Saturday, September 2, 2017

Book review: The Girl Before by JP Delaney

The forty-fifth book I read in 2017 was The Girl Before by JP Delaney.  It was marketed as similar to The Girl on the Train, which was, eh, okay.  It was a page-turner, at least.

This book deals with two successive tenants of One Folgate Street, a minimalist house with a beyond-strict lease agreement.  Both Emma and Jane agree to a long list of rules, like changing nothing in the house or garden, never leaving clothes on the floor or objects out in the open, no smoking, no pets, no potted plants.  Jane has one further detriment to deal with: the previous tenant died in the house.

Both Emma and Jane are unreliable narrators, which can be done well but most of the time just comes off as the author yanking your chain.  This is one of those times and one of those books in which everything the book lets you know about pretty much every character turns out to be a lie.  It's just too much; you start wondering why you even bother reading the book if it's just going to jerk you around like that, and you stop caring, particularly when every character you try to empathize with turns out to be vile. 

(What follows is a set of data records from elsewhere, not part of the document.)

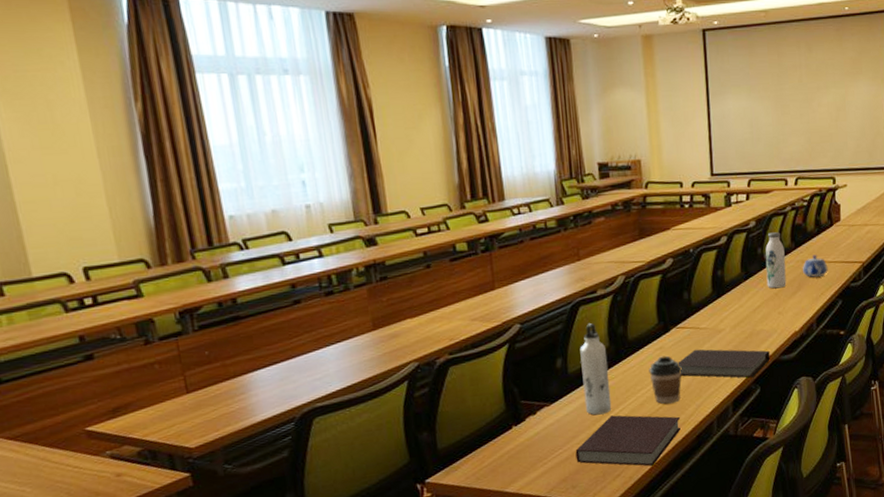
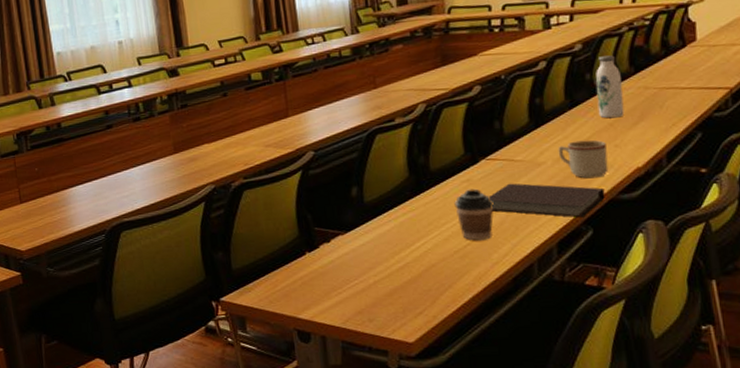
notebook: present [575,415,682,466] -> none [372,249,494,307]
water bottle: present [580,323,612,415] -> none [376,152,413,248]
mug: none [734,308,773,343] -> present [558,139,609,179]
teapot: present [803,254,828,278] -> none [646,80,681,106]

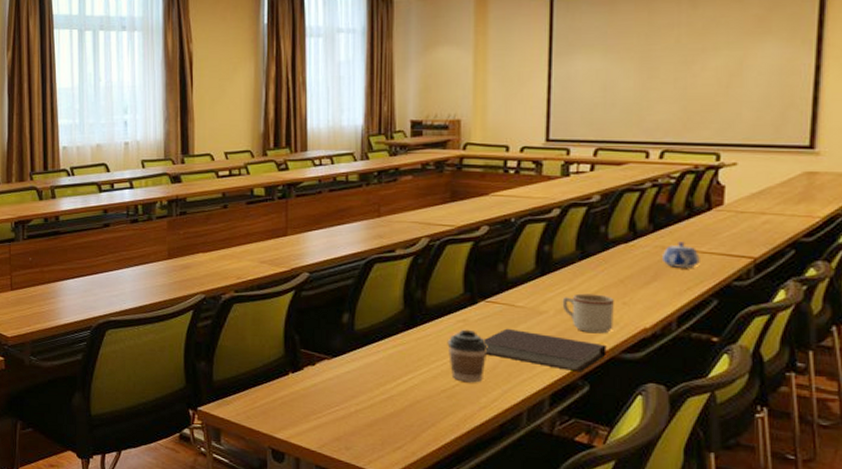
water bottle: present [595,55,625,119] -> none [609,210,638,275]
teapot: none [646,80,681,106] -> present [663,241,700,268]

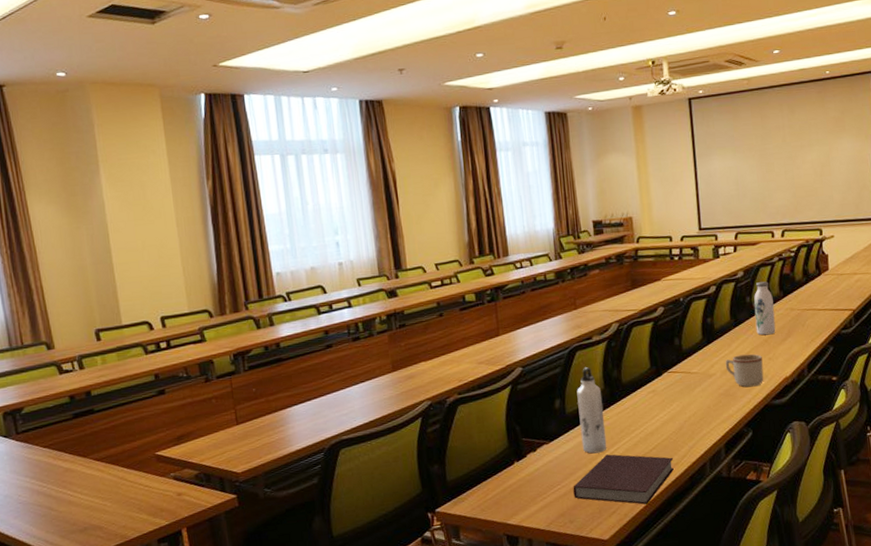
notebook: none [353,382,481,446] -> present [573,454,675,505]
water bottle: none [369,283,400,379] -> present [577,367,607,454]
coffee cup: present [447,329,488,383] -> none [642,398,674,445]
notebook: present [483,328,607,372] -> none [670,392,762,422]
water bottle: none [609,210,638,275] -> present [754,281,776,336]
teapot: present [663,241,700,268] -> none [792,303,818,325]

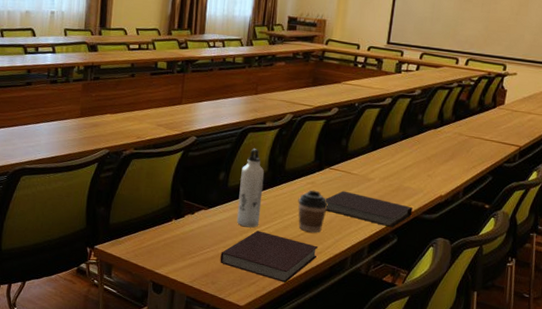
coffee cup: none [642,398,674,445] -> present [298,189,328,233]
notebook: none [670,392,762,422] -> present [325,191,413,228]
mug: present [725,354,764,387] -> none [385,166,422,199]
water bottle: present [754,281,776,336] -> none [421,103,445,154]

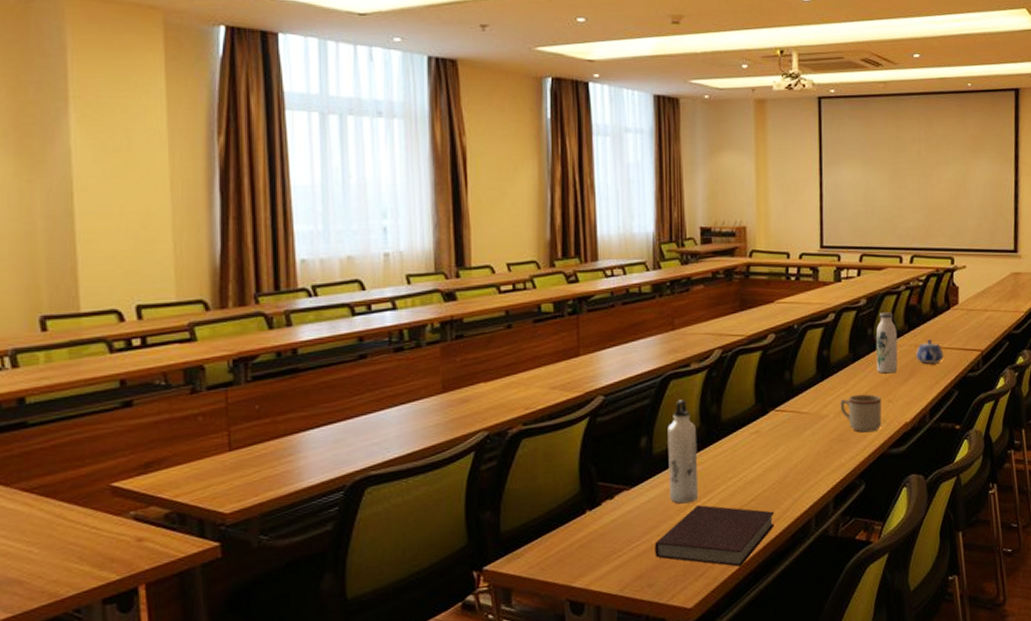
coffee cup: present [298,189,328,233] -> none [742,441,779,496]
notebook: present [325,191,413,228] -> none [775,435,877,472]
mug: none [385,166,422,199] -> present [840,394,882,433]
water bottle: none [421,103,445,154] -> present [875,312,898,374]
teapot: none [458,130,484,151] -> present [916,339,944,364]

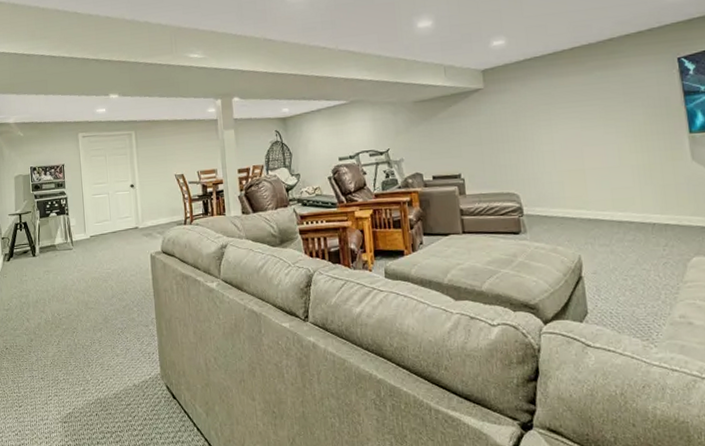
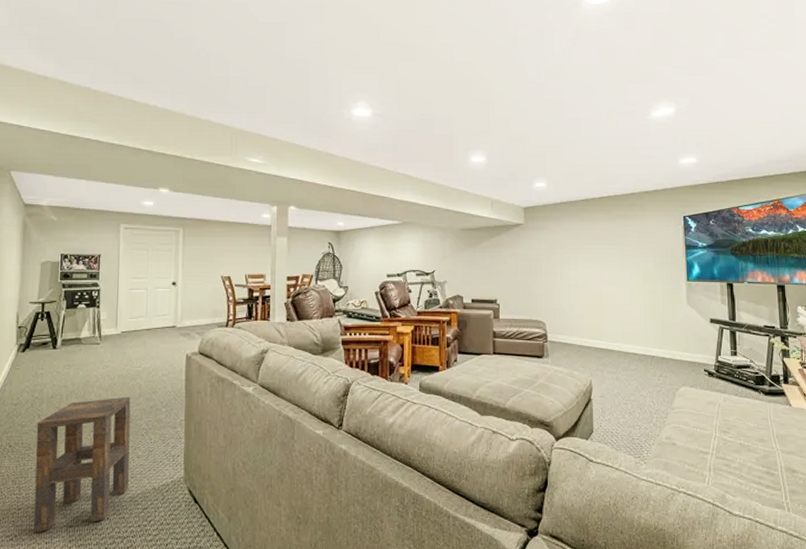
side table: none [26,298,112,429] -> present [33,396,131,533]

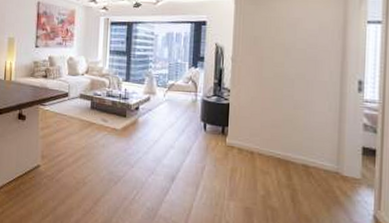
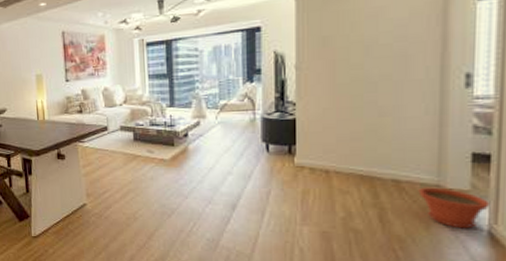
plant pot: none [322,173,376,213] -> present [418,187,491,229]

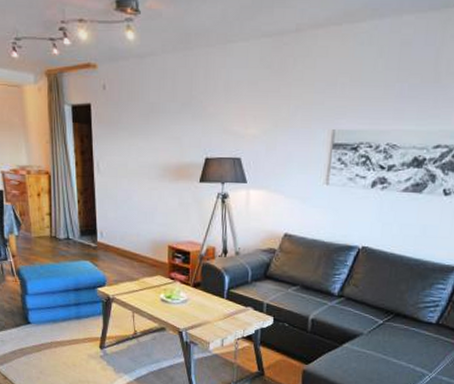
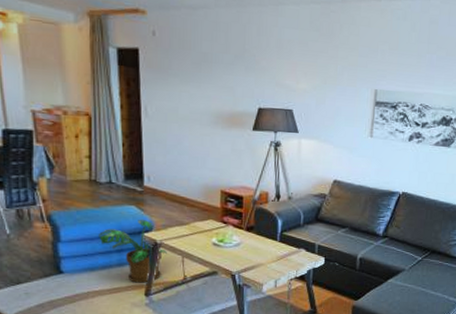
potted plant: none [59,274,119,336] -> present [99,219,167,283]

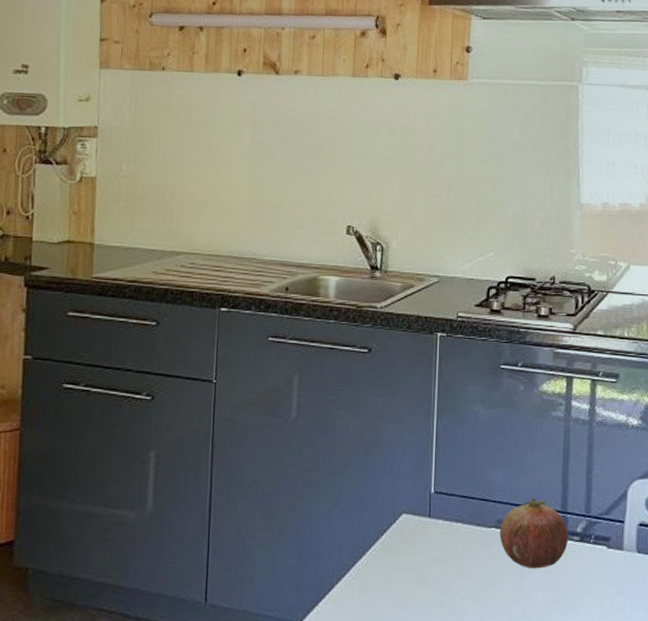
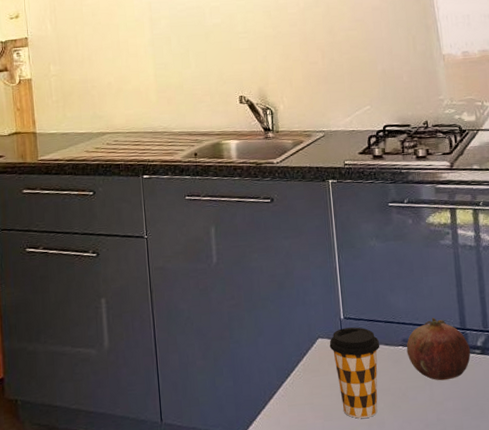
coffee cup: none [414,503,471,608] -> present [329,327,380,419]

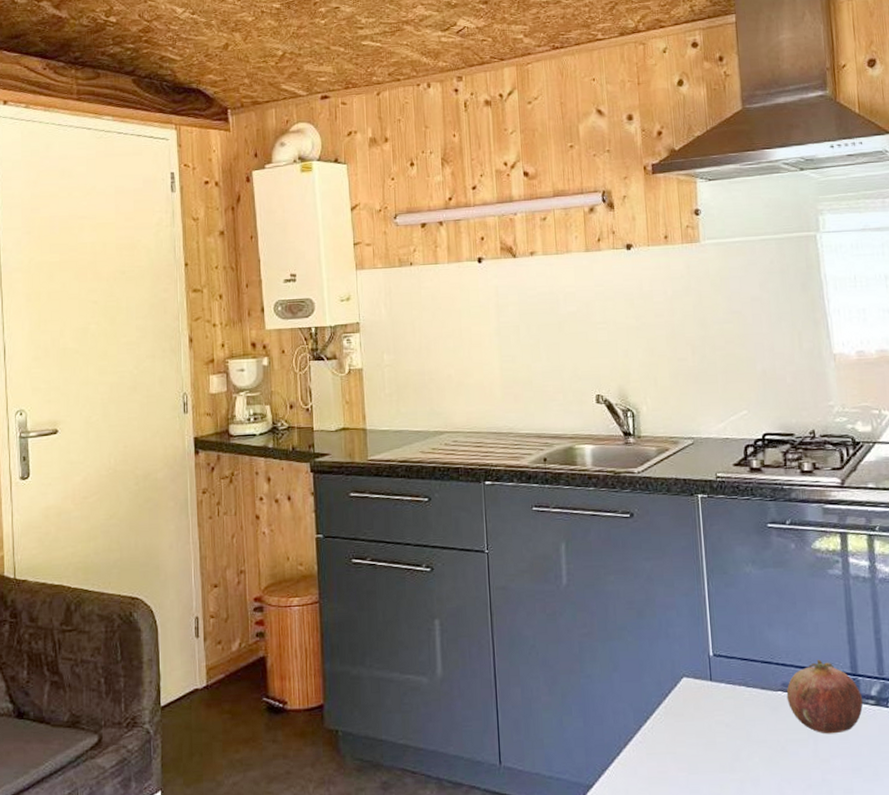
coffee cup: present [329,327,380,419] -> none [696,666,756,773]

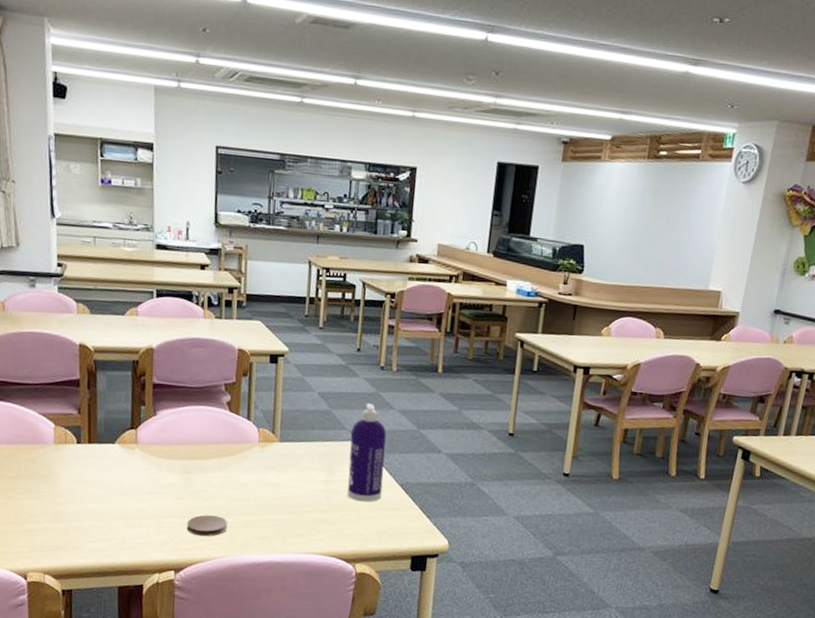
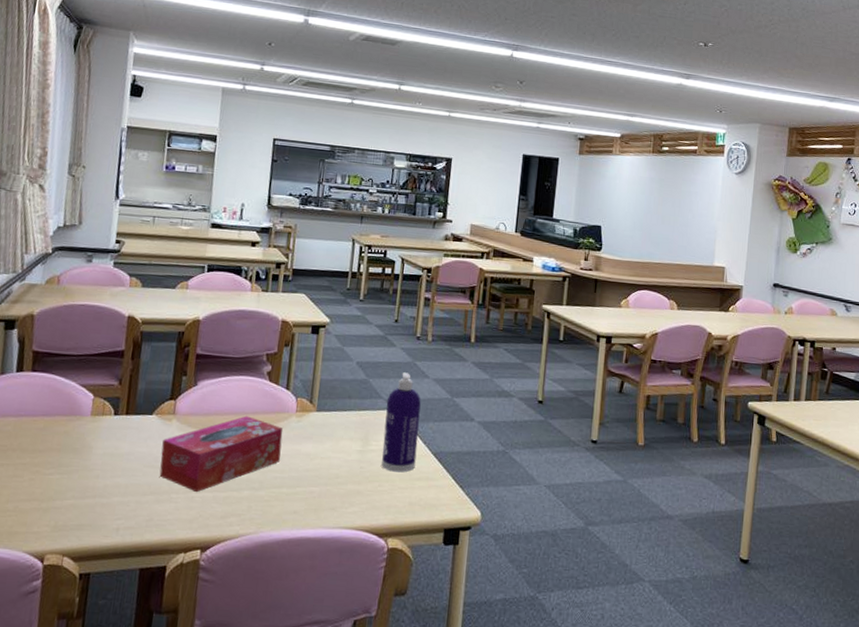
tissue box: none [127,445,247,519] -> present [159,416,283,493]
coaster: present [186,515,227,537] -> none [217,488,260,512]

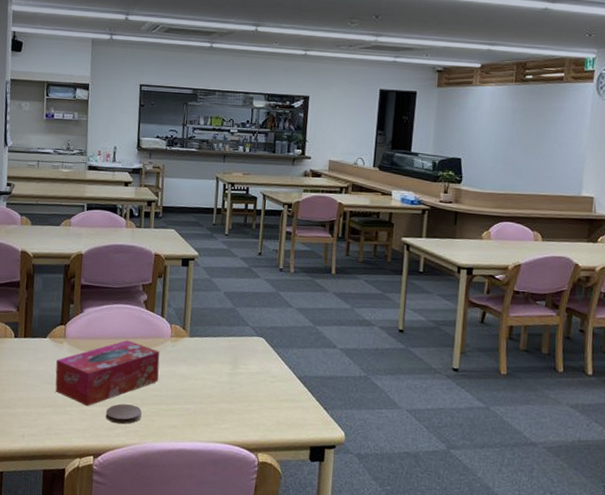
coaster: none [217,488,260,512] -> present [105,403,142,425]
spray bottle: present [381,372,421,473] -> none [250,302,285,394]

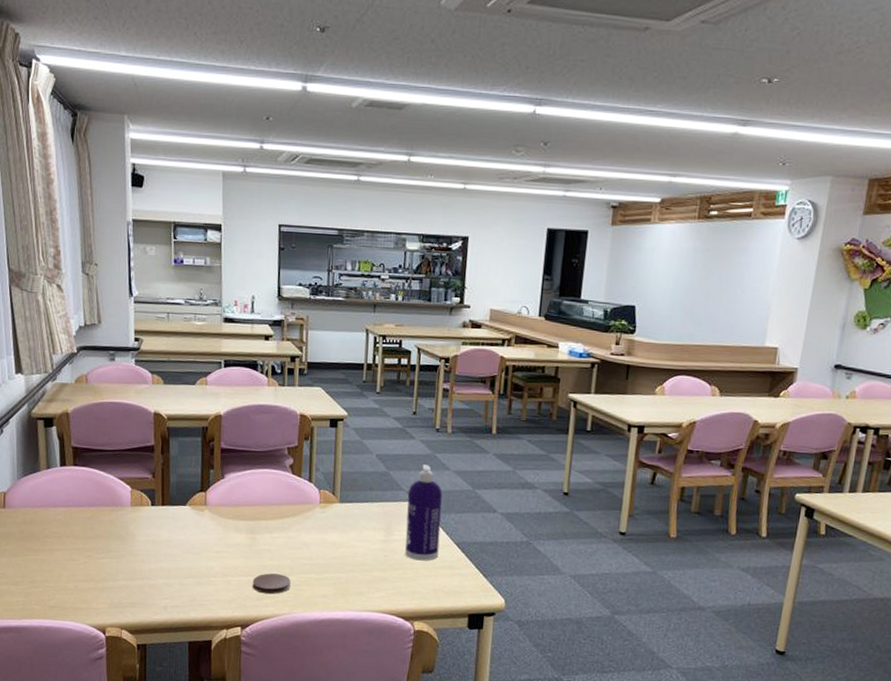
tissue box: present [55,340,160,407] -> none [197,506,309,577]
spray bottle: none [250,302,285,394] -> present [405,464,442,561]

In addition, I read this book after reading an article in the Wall Street Journal about a new trend in literature: authors using their initials to conceal their gender.  That's right; "JP" is a man, though he's trying very hard to come off as chick-lit.  I won't say that men can never write a novel with a female protagonist; but Delaney has not one but two, and his attempts to depict them in situations involving rape and pregnancy comes off as mansplaining, particularly given the deception he freely admits to using in his pen name.